Add discover valid sitemaps utility (port from JS)
Summary
Port the discoverValidSitemaps() utility from Crawlee JS to Python.
JS source: packages/utils/src/internals/sitemap.ts — #3392
How it works in JS
async function* discoverValidSitemaps( urls: string[], options?: { proxyUrl?: string; httpClient?: BaseHttpClient } ): AsyncIterable<string>
- Group input URLs by hostname
- For each domain, discover sitemaps from (in order):
Sitemap:entries in robots.txt- Input URLs that match
/sitemap\.(xml|txt)(\.gz)?$/i - HEAD-request probing of
/sitemap.xml,/sitemap.txt,/sitemap_index.xml(fallback)

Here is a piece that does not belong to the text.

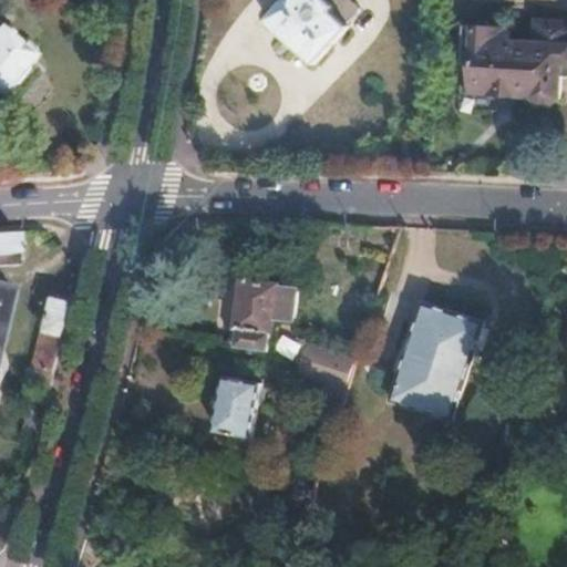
[(349,26),(363,10),(351,0),(288,0),(269,20),(320,66),(353,30),(349,26)]
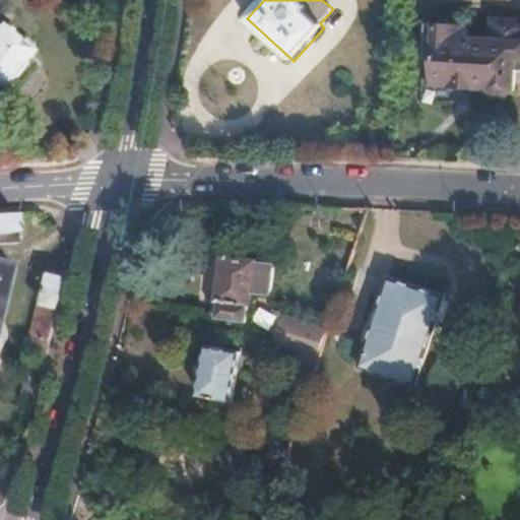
[(519,60),(519,20),(496,18),(494,39),(467,37),(467,25),(426,23),(425,46),(434,47),(432,84),(490,88),(496,96),(508,96),(515,89),(517,60),(519,60)]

- Deduplicate and process domains concurrently
Returns an async iterable yielding sitemap URLs as discovered.
What Python already has
Sitemap.try_common_names()— probes/sitemap.xmland/sitemap.txtfor a single URL (missing/sitemap_index.xml)RobotsTxtFile.find()+get_sitemaps()— fetches and extractsSitemap:entries from robots.txt
What's missing: the orchestrating function that combines these steps, groups by hostname, validates via HEAD requests, detects direct sitemap URLs from input, and processes domains concurrently.